The floor in and around the cutting table (Mama’s bed) was always littered with threads and randomly shaped pieces of beautifully colored, textured cloth. Like the cloth that found a path to the floor, I felt aimless and separated from the master plan. I could only imagine those odd-shaped shreds of fabric felt unlucky and without purpose. Would the separated pieces have chosen this station or was there excitement about the road less taken? As I considered my station this morning, I felt much like the discarded fabric pieces and I certainly didn’t feel like I chose these feelings for myself last evening or this morning. While there were so many things that gave my personal world light, color, and texture, my head and my heart were fastened to the heaviness of my week and the uncertainty of my future. Ralph Waldo Emerson said, “Life is a journey, not a destination.” This morning I felt like the remnants cut away from the pinned pattern pieces on the cloth. I felt like that discarded cloth trying to understand the journey so that I could convince my head and my heart that I had not yet reached a destination. Thank God for a pen and paper and for the women whose DNA owns me. Thank goodness that the lessons we learn and share during our journeys do not end when we reach our destination. Those distinct sounds of those Singer sewing machines are long gone, but the lessons from my DNA donors live on. The women taught me that the scraps from the cloth purposefully supported the making of the envisioned piece. The women, in my family, taught me that just because I couldn’t see a purpose for the cloth that was cut away from the pattern it didn’t mean the remnants had no purpose or use. I learned that there was value in the remnants.

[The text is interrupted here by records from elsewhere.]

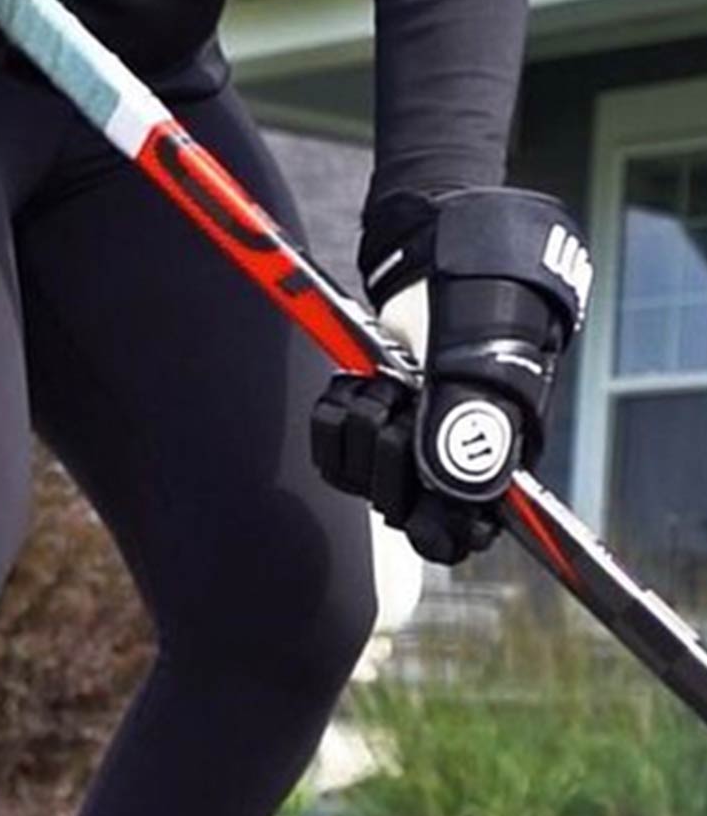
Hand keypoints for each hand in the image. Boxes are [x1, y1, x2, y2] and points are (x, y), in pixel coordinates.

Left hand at [312, 187, 591, 564]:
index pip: (458, 536)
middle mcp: (438, 472)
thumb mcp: (481, 363)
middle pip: (396, 507)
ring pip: (357, 479)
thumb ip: (472, 427)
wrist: (437, 279)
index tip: (428, 507)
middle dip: (391, 448)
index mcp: (485, 469)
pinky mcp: (354, 437)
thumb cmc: (477, 316)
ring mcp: (394, 456)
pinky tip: (357, 383)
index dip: (440, 531)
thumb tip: (459, 491)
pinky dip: (335, 411)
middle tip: (406, 398)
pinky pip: (328, 449)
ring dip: (364, 420)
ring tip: (387, 380)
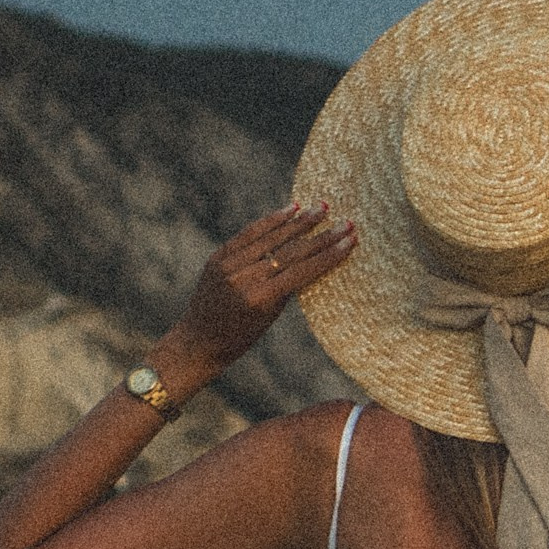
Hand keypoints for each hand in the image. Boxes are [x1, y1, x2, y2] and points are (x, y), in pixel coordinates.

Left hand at [165, 202, 356, 377]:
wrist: (198, 341)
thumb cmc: (241, 337)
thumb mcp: (269, 316)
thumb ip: (286, 287)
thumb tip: (309, 255)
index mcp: (260, 299)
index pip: (302, 271)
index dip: (329, 255)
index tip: (351, 240)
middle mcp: (244, 278)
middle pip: (291, 252)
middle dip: (321, 236)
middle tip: (346, 222)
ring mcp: (228, 265)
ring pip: (270, 237)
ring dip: (298, 222)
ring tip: (321, 207)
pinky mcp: (218, 257)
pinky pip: (248, 234)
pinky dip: (270, 221)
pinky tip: (289, 209)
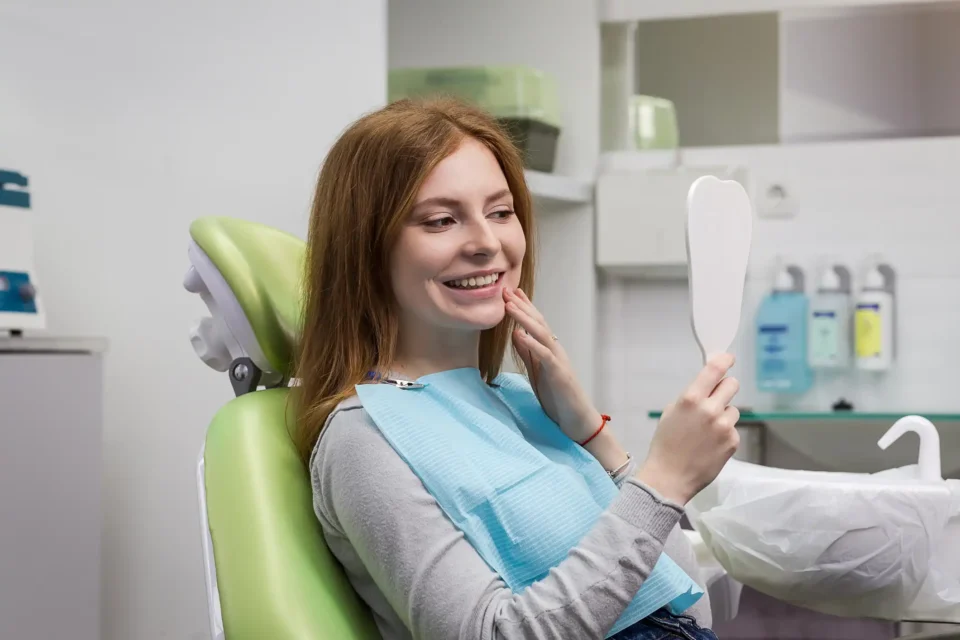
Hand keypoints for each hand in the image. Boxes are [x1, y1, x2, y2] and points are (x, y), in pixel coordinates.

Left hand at [504, 288, 601, 442]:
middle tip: (506, 290)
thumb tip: (515, 335)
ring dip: (524, 318)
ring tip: (509, 306)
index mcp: (549, 349)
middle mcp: (555, 350)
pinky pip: (545, 355)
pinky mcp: (559, 374)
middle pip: (538, 323)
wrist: (577, 420)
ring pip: (542, 333)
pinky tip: (519, 335)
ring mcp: (559, 361)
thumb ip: (528, 353)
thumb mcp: (537, 372)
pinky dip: (532, 343)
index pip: (536, 323)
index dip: (524, 307)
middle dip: (522, 306)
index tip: (510, 292)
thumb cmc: (558, 397)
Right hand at [635, 354, 740, 504]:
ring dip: (724, 415)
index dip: (724, 360)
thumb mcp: (671, 413)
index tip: (729, 359)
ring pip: (733, 409)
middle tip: (717, 398)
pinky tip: (710, 445)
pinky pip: (732, 430)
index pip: (714, 370)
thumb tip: (707, 388)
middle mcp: (710, 409)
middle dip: (725, 388)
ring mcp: (724, 426)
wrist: (669, 477)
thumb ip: (691, 398)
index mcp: (691, 399)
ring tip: (707, 431)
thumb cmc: (665, 444)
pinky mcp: (732, 442)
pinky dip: (724, 435)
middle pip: (732, 385)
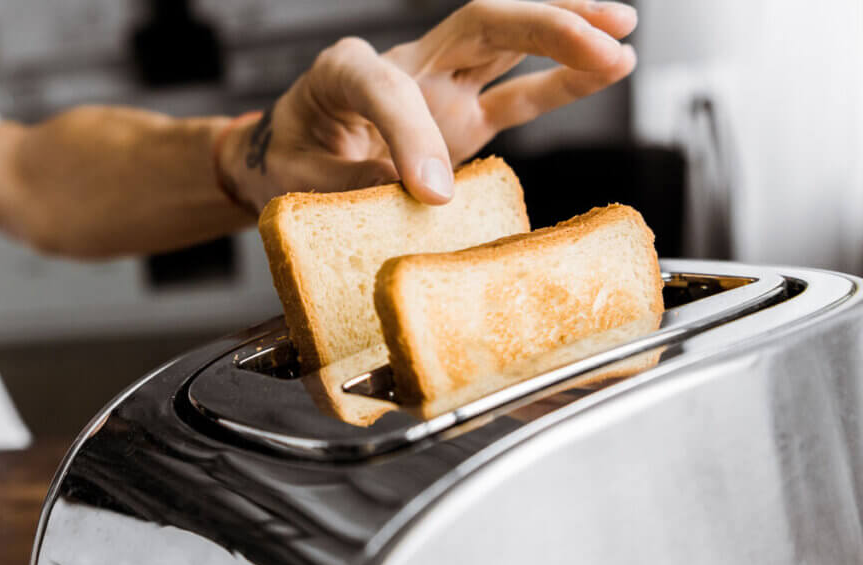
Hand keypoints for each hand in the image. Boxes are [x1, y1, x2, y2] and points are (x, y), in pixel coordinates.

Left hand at [220, 0, 637, 210]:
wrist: (287, 157)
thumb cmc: (289, 161)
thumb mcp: (297, 183)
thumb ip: (352, 185)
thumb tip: (416, 197)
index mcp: (342, 74)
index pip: (386, 85)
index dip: (411, 136)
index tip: (431, 191)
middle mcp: (400, 66)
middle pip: (477, 23)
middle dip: (543, 25)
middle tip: (601, 38)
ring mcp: (436, 85)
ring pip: (505, 41)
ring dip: (565, 33)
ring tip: (620, 40)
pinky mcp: (459, 115)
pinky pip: (514, 93)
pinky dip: (558, 82)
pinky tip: (603, 73)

In our family, the journey of the uniquely shaped, assorted fabric pieces led to the needling together of family heirlooms that warmed us for years to come. I began to think about all of the random pieces in my life right now and how the pieces seem to have no logical connection to me. Unlike Mama, I know that I am not the master seamstress in this masterful work, but I must trust that what appears unintended and without meaning will manifest itself as a perfectly purposeful and useful design. The banner on my blog site was created from a picture taken by me of a quilt made by women in my family. I hope that my audience will see it and remember that many random and seemingly useless things can create a beautiful and purposeful end. Living is in the journey and the journey is enhanced by the outliers. The goal is not to limit the potential of our most grand dreams by missing the benefit and usefulness of the pieces you needed to cut away. Once you complete the logical, intended mission, see how the things you needed to cut away might contribute to the elevation of you, your dreams, and those around you.